Naturkräuter sammeln ist mehr als ein schönes Hobby. Wildpflanzen sind die Ur-Nahrung des Menschen, das, woran unser Körper seit Millionen von Jahren gewöhnt ist. Man kann sich die zwei Millionen Jahre Menschheitsentwicklung mal in einem Gedankenexperiment als ein Jahr vorstellen. In diesem Jahr sammelten und jagten die Menschen 364 Tage lang ihre Nahrung in der Landschaft, in der sie lebten. Erst am letzten Tag dieses Jahres begannen sie, Landwirtschaft zu betreiben. Und erst 25 Minuten vor Mitternacht tauchte der erste Turbosalat aus industrieller Intensivbewirtschaftung auf.
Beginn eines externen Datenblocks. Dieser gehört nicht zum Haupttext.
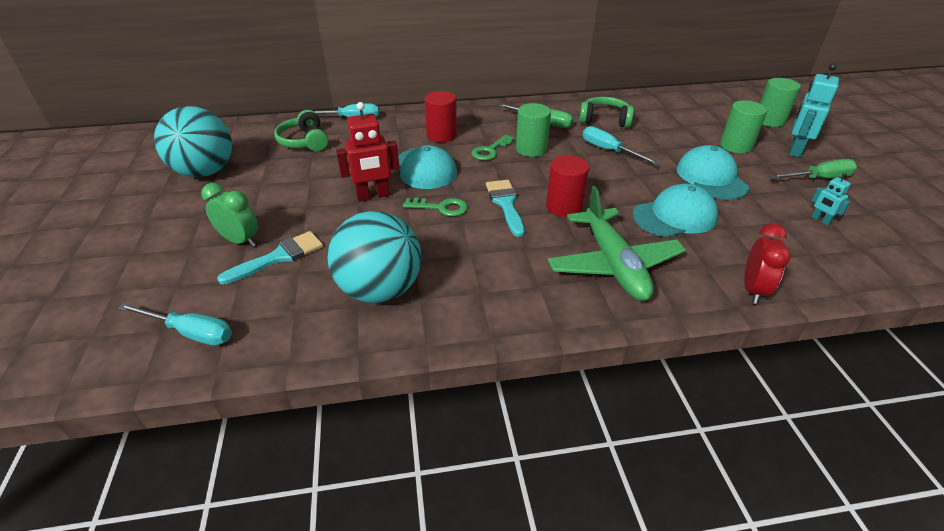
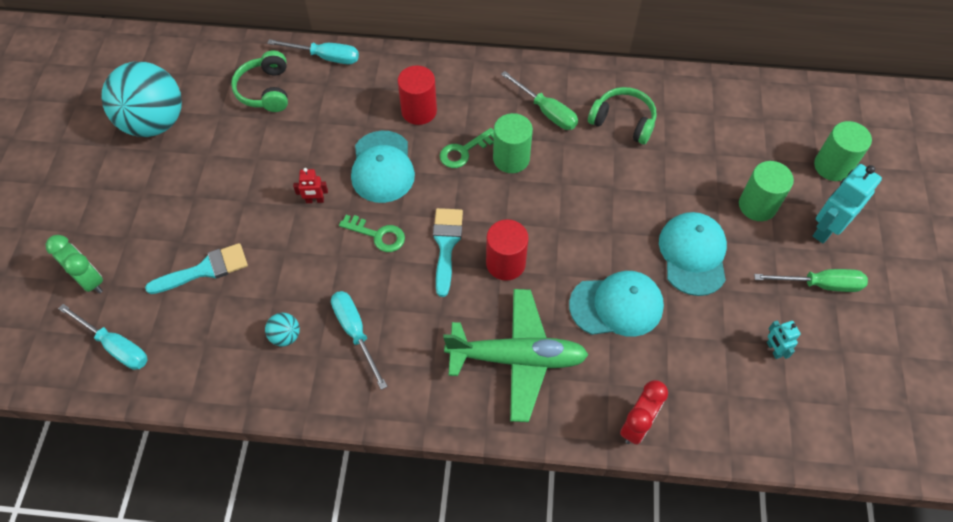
camera: 15 degrees right, 20 degrees up
(240, 241) = (173, 238): green clock -> green clock (90, 280)
(373, 196) = (315, 200): red robot -> red robot, size x0.52
(380, 290) = (285, 336): turquoise ball -> turquoise ball, size x0.40
(609, 150) = (600, 180): turquoise screwdriver -> turquoise screwdriver (355, 332)
(613, 264) = (517, 358): green plane -> green plane turned 90 degrees counterclockwise

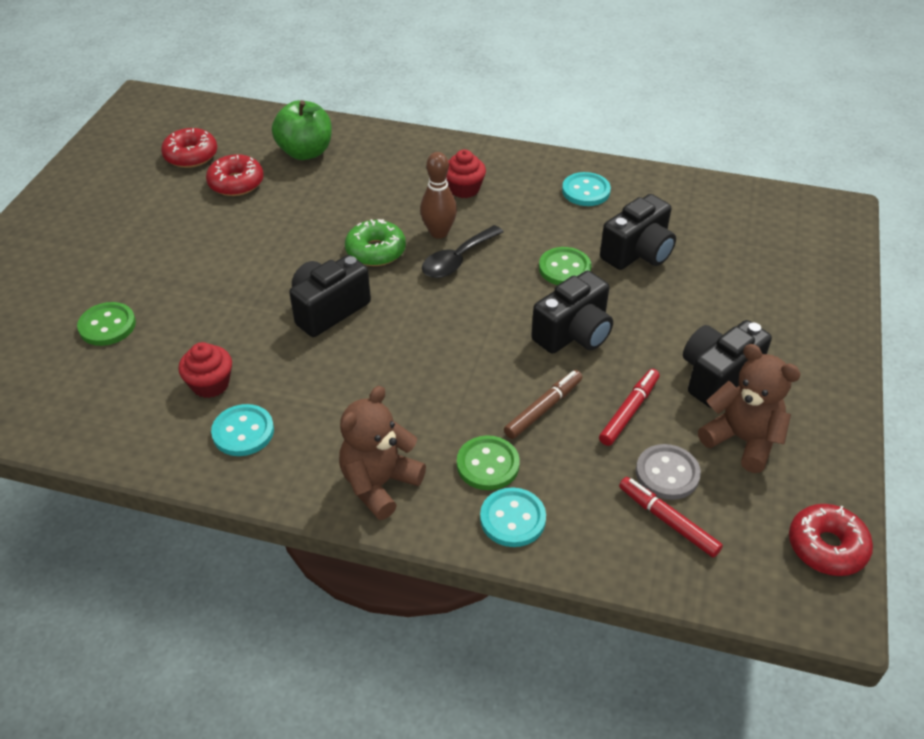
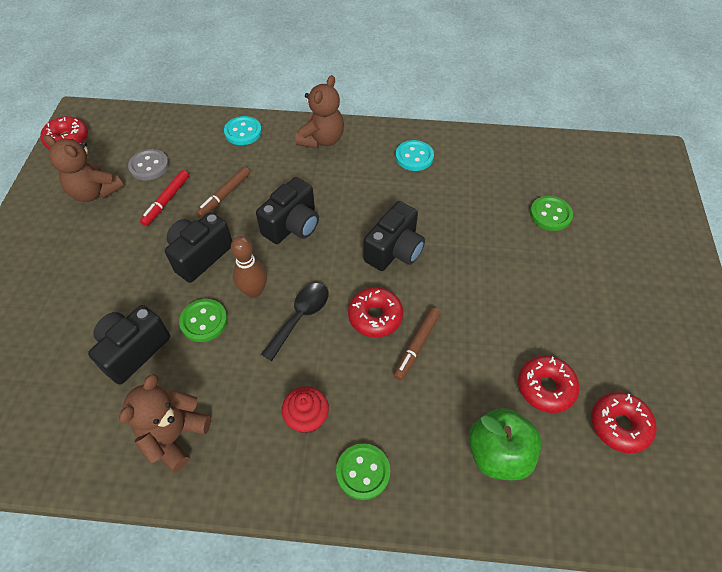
camera: 170 degrees right, 10 degrees up
(210, 384) = (451, 183): red cupcake -> none
(342, 224) = (416, 346): none -> brown marker
(376, 251) = (375, 316): green donut -> red donut
(439, 233) = (322, 348): brown bowling pin -> brown bowling pin (254, 291)
(488, 464) = (259, 157): green button -> green button (363, 472)
(586, 191) = (174, 435): turquoise button -> brown teddy bear
(668, 521) = (154, 141): red marker -> none
(717, 377) = (97, 234): black camera -> black camera (292, 225)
Körperlich stecken wir noch in der Steinzeit. Es ist kein Wunder, dass wir nach dem wilden Grünzeug mit seinen vielen Polyphenolen, Vitaminen und ungesättigten Fettsäuren lechzen. Auch wenn das oft herbe schmeckt – übrigens aus gutem Grund: Die bitteren Pflanzenstoffe sollen schließlich nicht unsere Gaumen erfreuen, sondern Fraß feinde vertreiben. Unsere Urahnen ließen sich davon nicht abschrecken. Und so lernte der menschliche Stoffwechsel, die toxischen Pflanzenstoffe mit vielerlei Entgiftungswerkzeugen zu attackieren. Für unsere Gesundheit hat das einen wichtigen Nebeneffekt: Die dabei entstehenden Waffen kann der Körper auch gegen weitere schädliche Sauerstoffradikale und Umweltgifte einsetzen. Ein Löwenzahnblatt, das achtmal so viele Antioxidantien enthält wie ein normales Spinatblatt, ist darum eine starke Abwehr gegen krankheitsauslösende Schadstoffe.

Wenn dann der erste Salat aus wilder Rauke mit selbst gebackener Wildkräuter- Focaccia auf dem Tisch steht, kann man sich sämtliche Nahrungsergänzungspillen sparen. Was die haben, haben Wildkräuter nämlich schon lange – genauer: seit Jahrmillionen.